Las víctimas no importan
Que un comunista o socialista suscriba el Pacto de Estado de la Violencia de Género entra dentro de lo inevitable, pero que lo hagan quienes dicen tener convicciones liberales, es injustificable. No es sólo el tono y el aspecto sospechosamente soviético de un pacto de Estado que perfectamente podría haberse titulado “Manifiesto marxista contra la Violencia de Género”. Es que suscribir ese pacto implica dar por cierto que en nuestra sociedad existe una “violencia estructural”, y eso significa que la responsabilidad del delito es colectiva, y no de quien lo comete; es decir, que el individuo no es responsable de sus actos, sino que lo es la sociedad en su conjunto.
Por esta razón, el objetivo del pacto no es proteger a las víctimas o, al menos, hacer justicia. Consiste en aplicar una ingeniería social intensiva y modificar convenciones, identificando para ello supuestos males más profundos, como, por ejemplo, el “sexismo”, algo que se reconoce en el texto del pacto de manera inequívoca: “perfeccionar la actual regulación para clarificar los conceptos jurídicos indeterminados relacionados con el sexismo” (las negritas son mías).
Así, la Administración se arroga el derecho a eliminar cualquier expresión de las diferencias entre hombres y mujeres, prohibiendo tanto la proyección de la imagen de la mujer “demasiado” femenina como la del hombre “excesivamente” masculino (“Desarrollar un sistema de corregulación que ponga en marcha un Código de Publicidad no Sexista”). Para ello, insta a recuperar la figura del Consejo Estatal de Medios Audiovisuales como autoridad audiovisual independiente, un eufemismo de la censura: “siguiendo el modelo del resto de países europeos” (ya se sabe, un millón de moscas no pueden estar equivocadas), dándose así cumplimiento a la Directiva 201/13/UE, relativa a la prestación de Servicios de Comunicación Audiovisual, que exige un órgano regulador independiente (como siempre, la Unión Europea haciendo amigos).
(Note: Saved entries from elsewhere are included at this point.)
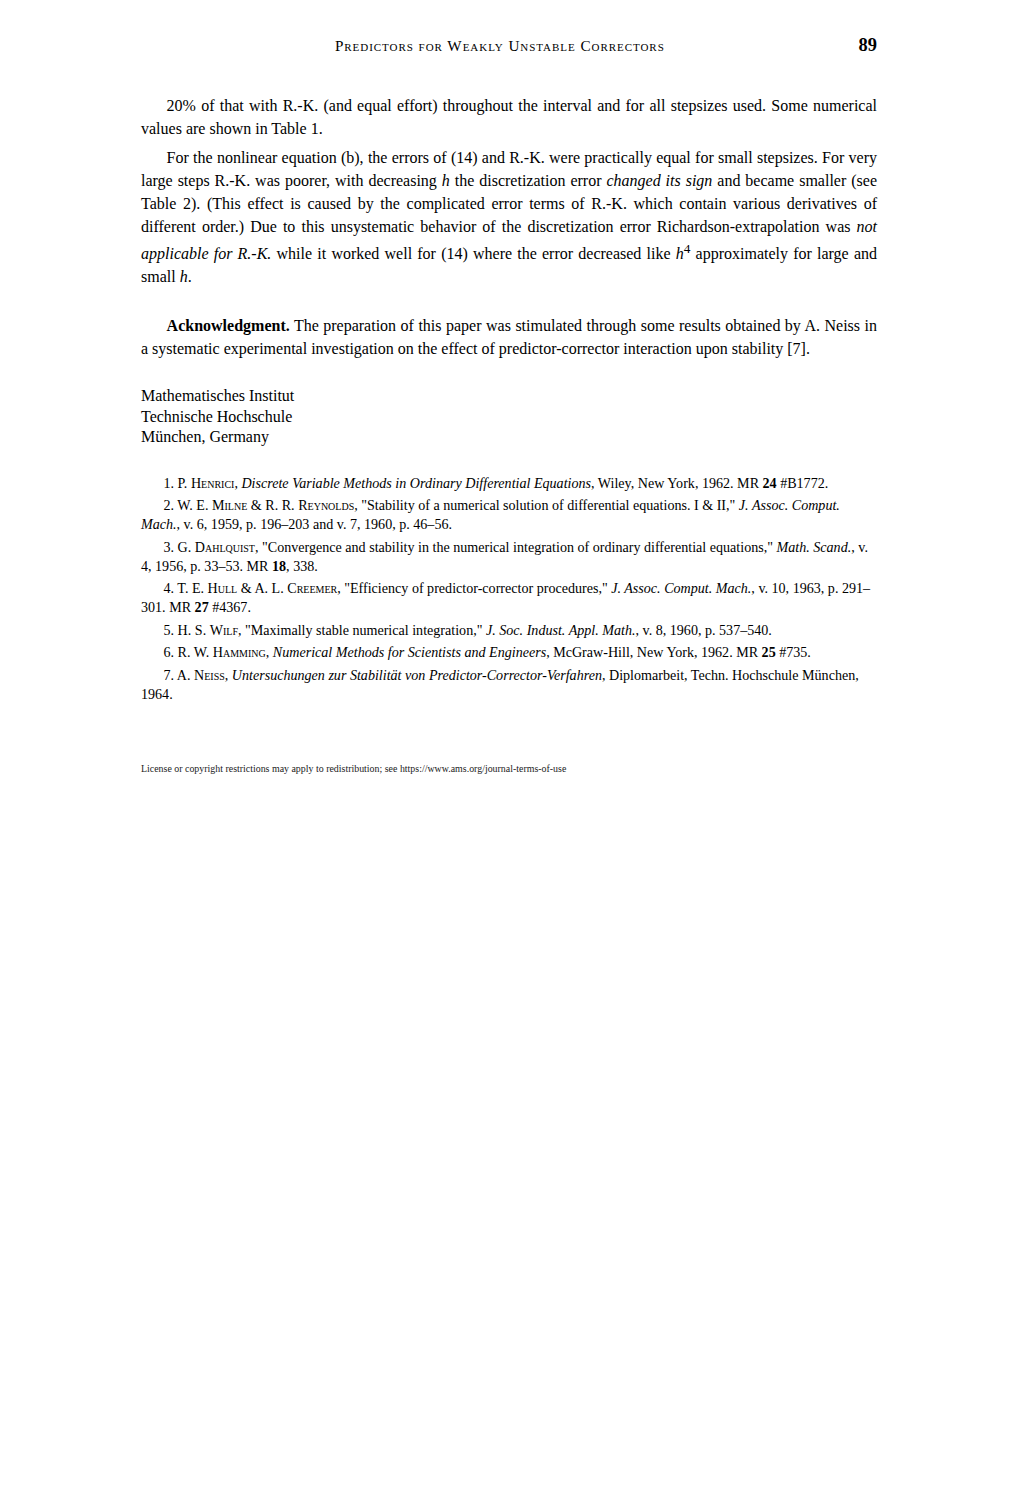Predictors for Weakly Unstable Correctors 89
20% of that with R.-K. (and equal effort) throughout the interval and for all stepsizes used. Some numerical values are shown in Table 1.
For the nonlinear equation (b), the errors of (14) and R.-K. were practically equal for small stepsizes. For very large steps R.-K. was poorer, with decreasing h the discretization error changed its sign and became smaller (see Table 2). (This effect is caused by the complicated error terms of R.-K. which contain various derivatives of different order.) Due to this unsystematic behavior of the discretization error Richardson-extrapolation was not applicable for R.-K. while it worked well for (14) where the error decreased like h4 approximately for large and small h.
Acknowledgment. The preparation of this paper was stimulated through some results obtained by A. Neiss in a systematic experimental investigation on the effect of predictor-corrector interaction upon stability [7].
Mathematisches Institut
Technische Hochschule
München, Germany
1. P. Henrici, Discrete Variable Methods in Ordinary Differential Equations, Wiley, New York, 1962. MR 24 #B1772.
2. W. E. Milne & R. R. Reynolds, "Stability of a numerical solution of differential equations. I & II," J. Assoc. Comput. Mach., v. 6, 1959, p. 196–203 and v. 7, 1960, p. 46–56.
3. G. Dahlquist, "Convergence and stability in the numerical integration of ordinary differential equations," Math. Scand., v. 4, 1956, p. 33–53. MR 18, 338.
4. T. E. Hull & A. L. Creemer, "Efficiency of predictor-corrector procedures," J. Assoc. Comput. Mach., v. 10, 1963, p. 291–301. MR 27 #4367.
5. H. S. Wilf, "Maximally stable numerical integration," J. Soc. Indust. Appl. Math., v. 8, 1960, p. 537–540.
6. R. W. Hamming, Numerical Methods for Scientists and Engineers, McGraw-Hill, New York, 1962. MR 25 #735.
7. A. Neiss, Untersuchungen zur Stabilität von Predictor-Corrector-Verfahren, Diplomarbeit, Techn. Hochschule München, 1964.
License or copyright restrictions may apply to redistribution; see https://www.ams.org/journal-terms-of-use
Y es que “luchar contra la violencia de género” no consiste en perseguir el abuso sexual, la prostitución, la trata de blancas o el asesinato de mujeres. Eso son delitos, como lo son abusar de un niño, usar la violencia contra los ancianos o apuñalar a los jóvenes que salen de fin de semana. Esta lucha contra la violencia de género consiste en realidad en eliminar la feminidad y la masculinidad, esto es, erradicar todo aquello que hace diferentes a hombres y mujeres. Y tarde o temprano, la reacción social tenía que producirse.
Lo que aún no comprenden en el PP y Ciudadanos es que la reacción trasciende a Vox. Si acaso, este partido la ha catalizado. Es gracias a su torpeza y cerrazón que la bomba se ha activado. Y tiene la mecha muy corta.